- Spring arrives. It is different than the springs that Jim are used to in Virginia, because there aren't a lot of blooming flowers and budding trees. Everyone burns the grass so as to get rid of the old stuff before the new grass grows.
- The Shimerda family now has a log house which was built in March with help from the neighbors. Mrs. Shimerda buys a cow from Grandfather, paying him 10 dollars and owing him 15.
- In April Jim rides up to the Shimerdas' and is greeted by Yulka, to whom he is giving reading lessons. Mrs. Shimerda grills Jim for info about what the men are doing in the fields. Narrator-Jim expresses dislike for her.
- He watches her cook and thinks it's funny that she wraps food in a comforter to keep it warm.
- When the workday is over Ántonia comes in from the fields. Jim sees how much she has grown in the last eight months. She's wearing her father's old boots. She is very tan and muscular. She immediately starts telling Jim how much work she did that day. She says she wants to do more ploughing than Jake.
- Jim says that he's there because Grandmother wants Ántonia to go to school next week. But Ántonia says he doesn't have time for learning, because she has to help around the barn like a man. But Jim sees that she is crying.
- Jim worries that Ántonia will end up boastful like her mother.

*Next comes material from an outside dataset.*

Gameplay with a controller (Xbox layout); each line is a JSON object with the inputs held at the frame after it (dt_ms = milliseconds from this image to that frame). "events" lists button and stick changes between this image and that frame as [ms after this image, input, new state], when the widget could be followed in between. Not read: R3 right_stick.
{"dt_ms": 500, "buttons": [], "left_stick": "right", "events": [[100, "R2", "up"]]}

- Ántonia asks Jim to never forget her father, and he agrees he won't.
- Jim stays for supper with the Shimerdas. Mrs. Shimerda complains that the cow Jim's grandfather sold her doesn't give as much milk as he said it would. Ambrosch complains that Jim's grandfather accused him of breaking a saw that he didn't. Jim knows this to be a lie. He also doesn't like that Ántonia is eating like a man.
- He rides home. He hasn't seen much of Ántonia lately. He doesn't like that she's acting like a man in the fields, but Grandfather says that she will be a lot of help to her man someday.
- Jim thinks about how Mr. Shimerda used to call out "My Ántonia!" (1.17.last paragraph).